Ugo Pipitone
Indonesia-América Latina

Ahora que Suharto se ha ido y deja libre a su país de entenderse a sí mismo sin el estorbo de ficciones cortesanas y carismas grotescos, llega el momento de hacer el balance de los desastres acumulados. Tiempo para medir las consecuencias dejadas por décadas de latrocinios, corrupción institucional, modernidad frívola, redes asfixiantes de clientelismo, incompetencias encubiertas de retórica nacionalista, manipulación institucional de las ignorancias colectivas. Suharto devuelve a la nación el estado que recibió hace tres décadas convertido en una ruina. El instrumento central de la convivencia de la nación transformado en una casa de juego para poderosos, aventureros, traficantes y granujas.

El sueño de la razón crea monstruos, decía Goya. Lo cual es indiscutible, pero es parcial: crea también hipotecas sobre el futuro; locuras y distorsiones cuyas consecuencias permanecen por mucho tiempo. La razón que se despierta nuevamente, después de años o décadas de sueño, como en el caso de Indonesia, está obligada a moverse entre los residuos persistentes de los delirios del pasado. Suharto deja detrás de sí problemas de reconstrucción de las instituciones y de la economía que, con suerte, podrán enfrentarse exitosamente sólo a lo largo de varias décadas por venir.

¿Está mejor América Latina en este fin de siglo? Tal vez sí, tal vez no. Pero si uno proyecta la mirada al siglo que viene pensando en los desastres acumulados en el presente, las perspectivas son ominosas. Metrópolis gigantescas convertidas en hoyos negros presupuestales y en laboratorios químicos de rencores sociales, delincuencia y fanatismos, con una infinita posibilidad de combinaciones recíprocas; pequeñas y medianas ciudades que alguna vez fueron joyas arquitectónicas y posibles anuncios de una vida urbana en dimensiones humanas convertidas en zonas de devastación ecológica, estética, urbanística y civil.

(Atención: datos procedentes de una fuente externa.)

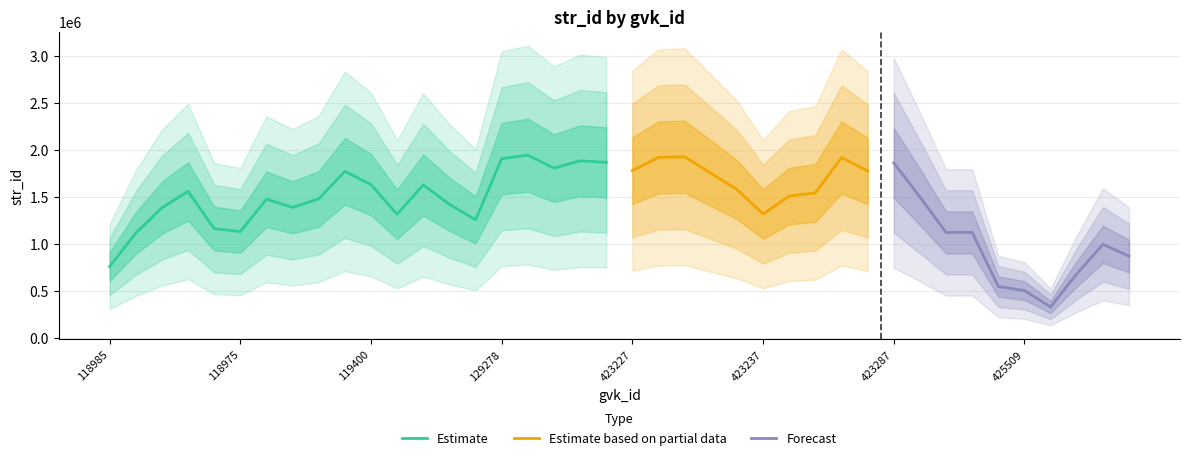

What position from the left is 119363?

8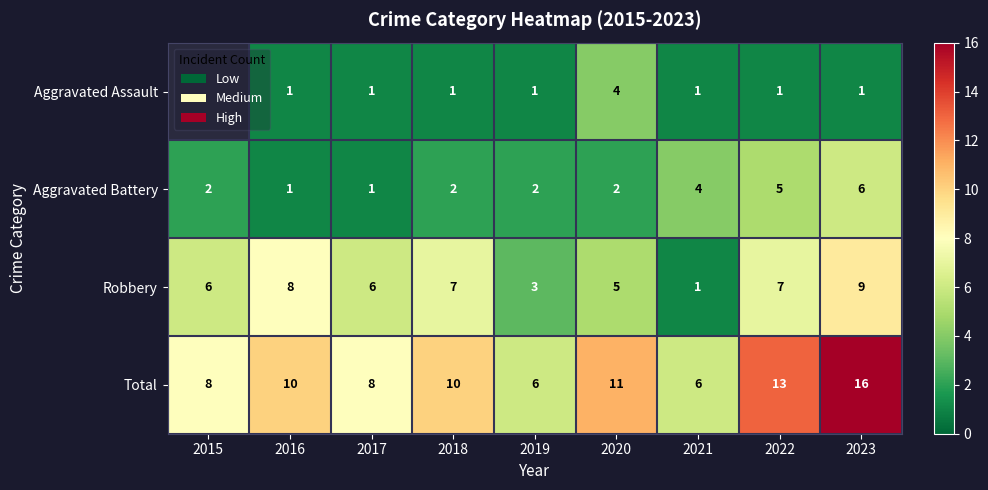

What is the maximum value for Aggravated Battery?

6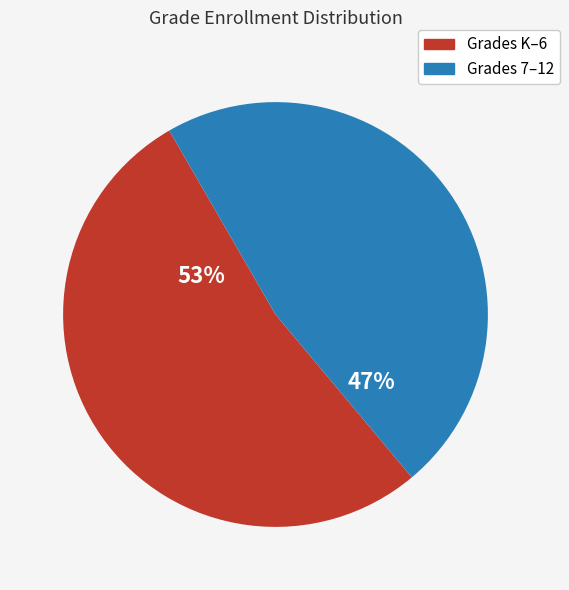

To the nearest percent, what is the difference between the largest and smallest slice percentages?

6%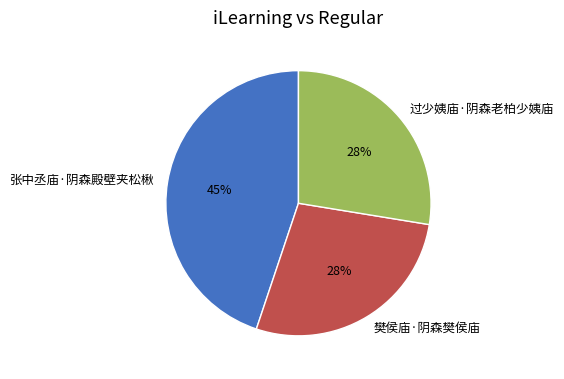

Approximately how many times larger is the value at 过少姨庙·阴森老柏少姨庙 compared to 樊侯庙·阴森樊侯庙?

1.0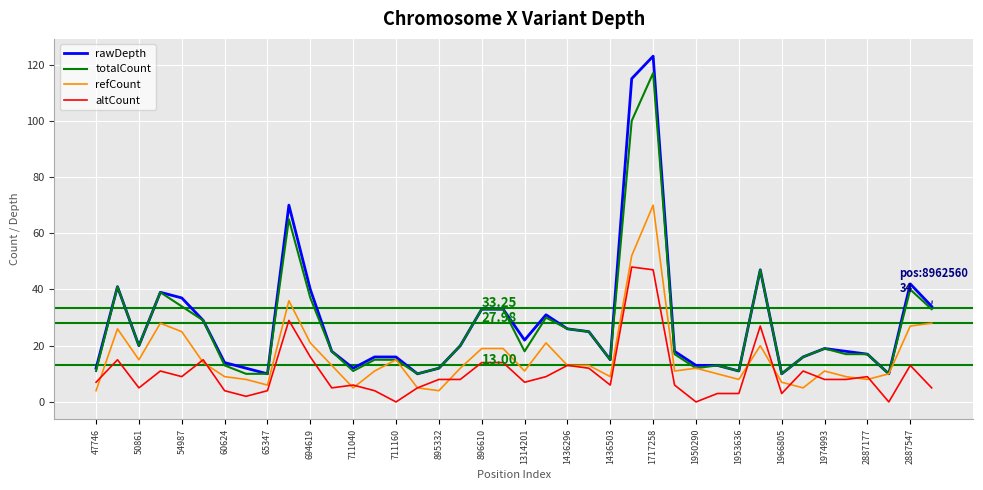

True or false: rawDepth and altCount intersect in this chart.

False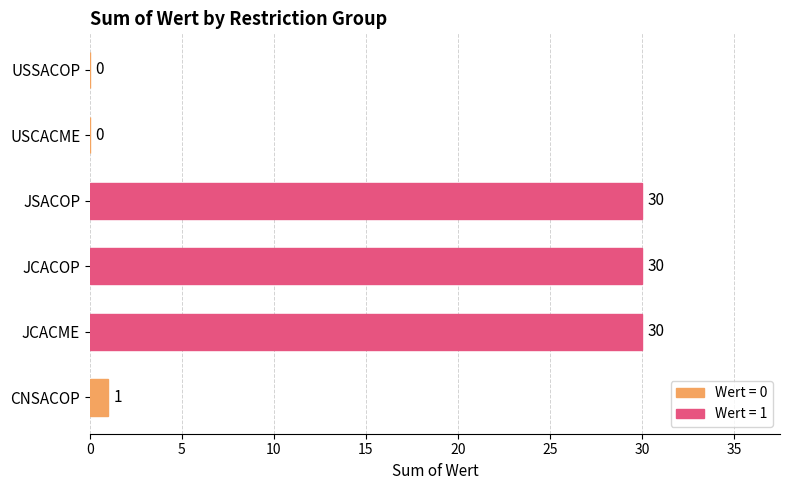

Is it true that the value at JSACOP is 30?

True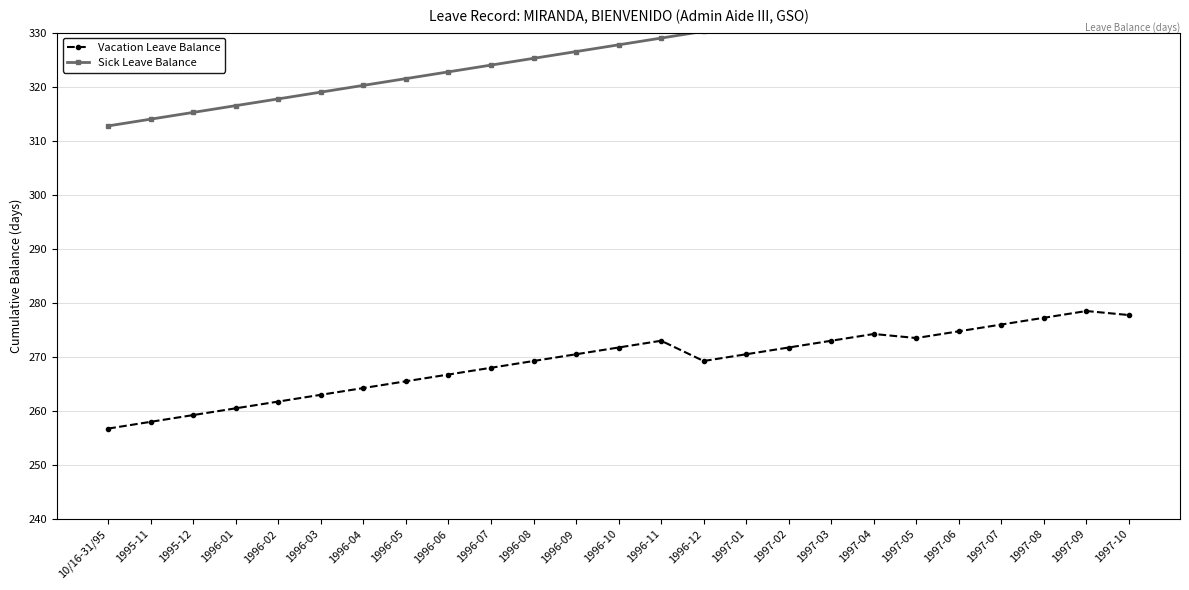

What is the approximate value of Vacation Leave Balance at 1995-11?

258.0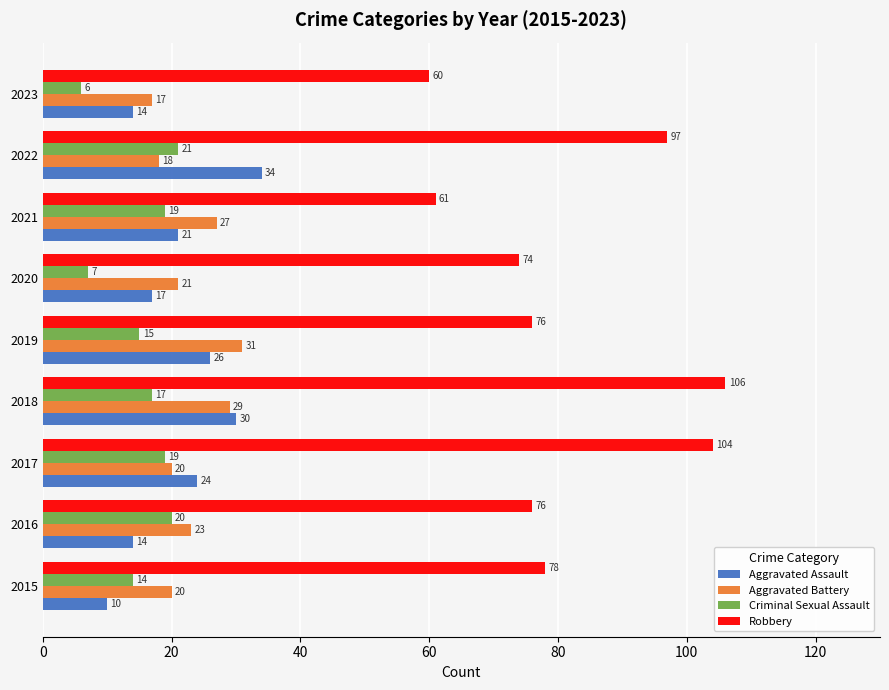

What is the approximate value of Aggravated Assault at 2023?

14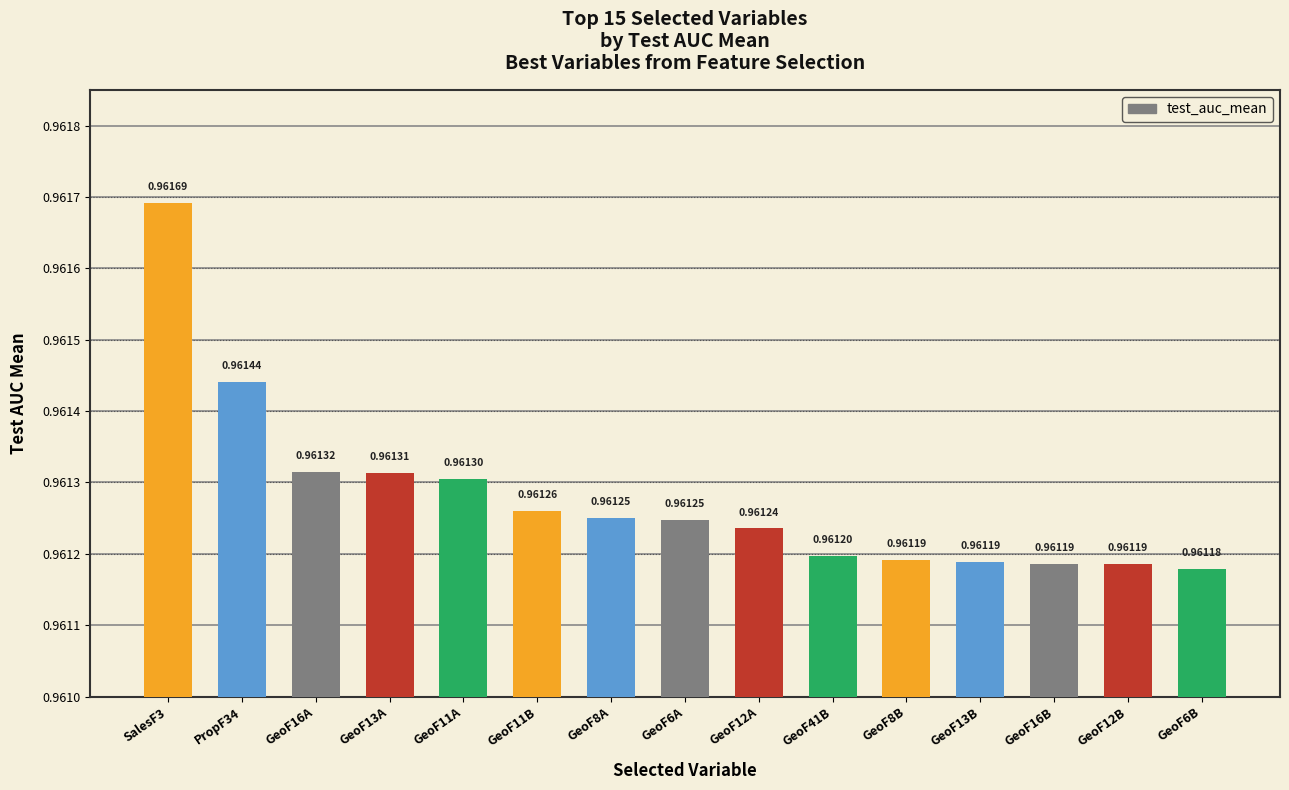

Between PropF34 and GeoF6A, which is larger?

PropF34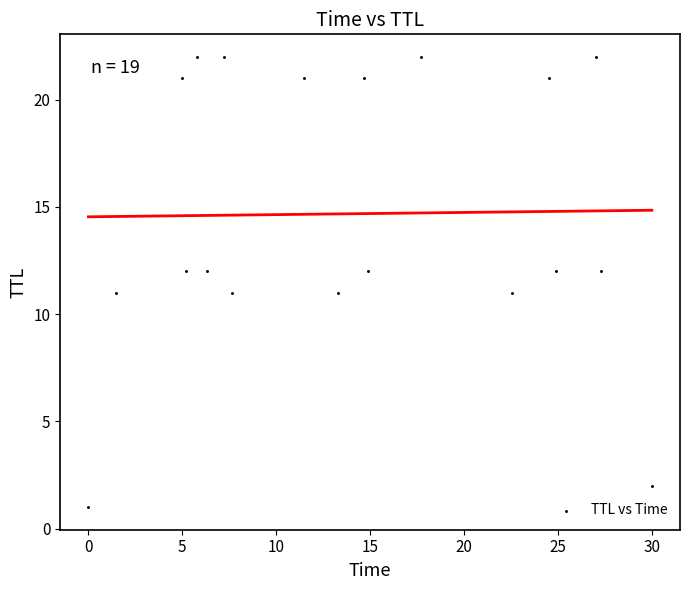

What is the range of Y values (max minus min)?

21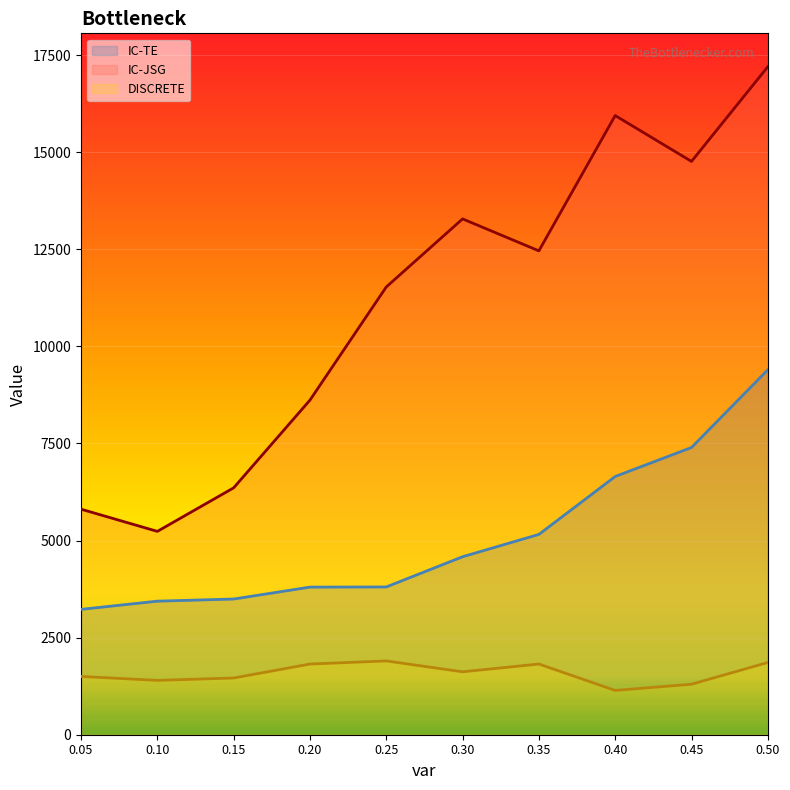

Which series has the largest total across all categories?

IC-JSG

En gran parte de América Latina los desastres heredados por este siglo no son simplemente el producto de una evolución inclemente de la modernidad. Son, en gran medida, el resultado del fracaso histórico de muchos gobiernos en enfrentar los gigantescos problemas rurales heredados desde el periodo colonial. La bola de nieve siguió creciendo con el tiempo hasta llegar a un presente urbano que, producto de desastres previos, anuncia nuevos infortunios para el futuro.

Y lo más inquietante es que, en un espectáculo incomprensible de irracionalidad persistente, la gran mayoría de los gobiernos latinoamericanos sigue sin entender el origen rural de las catástrofes sociales y económicas del presente. Los gobiernos se ocupan de libre comercio, de atraer inversiones foráneas, etcétera. O sea: lo importante, como casi siempre, expulsado de la atención, por lo urgente. Evidentemente hay cosas cuya obviedad las vuelve incomprensibles. Como los pobres, que a fuerza de verlos se vuelven invisibles. ¿Es tan difícil entender que el fracaso de las políticas agrarias de este siglo produjo en América Latina procesos caóticos de urbanización salvaje, dependencia alimentaria, economías regionales desestructuradas, deficiencia crónica de ahorros, saqueos ecológicos sistemáticos y fenómenos cada vez más extendidos de delincuencia urbana que rompen el tejido mínimo de sociabilidad civil, además de oleajes recurrentes de iras, rencores sociales, milenarismos y fanatismos políticos de todo tipo? ¿Es tan difícil entenderlo? Evidentemente sí. Y así, como en el caso de Indonesia, los desastres del pasado se convierten en hipotecas para el futuro.

En América Latina, cualquiera que haya sido el régimen político, los fracasos rurales han terminado por convertirse en desastres urbanos y nacionales. Suponer que pueda construirse alguna forma sólida de democracia en circunstancias de este tipo es una ilusión heroica o, más probablemente, un engaño. Y el problema es que sin democracia los Suhartos están siempre a la vuelta de la esquina, con todas las consecuencias que ya sabemos.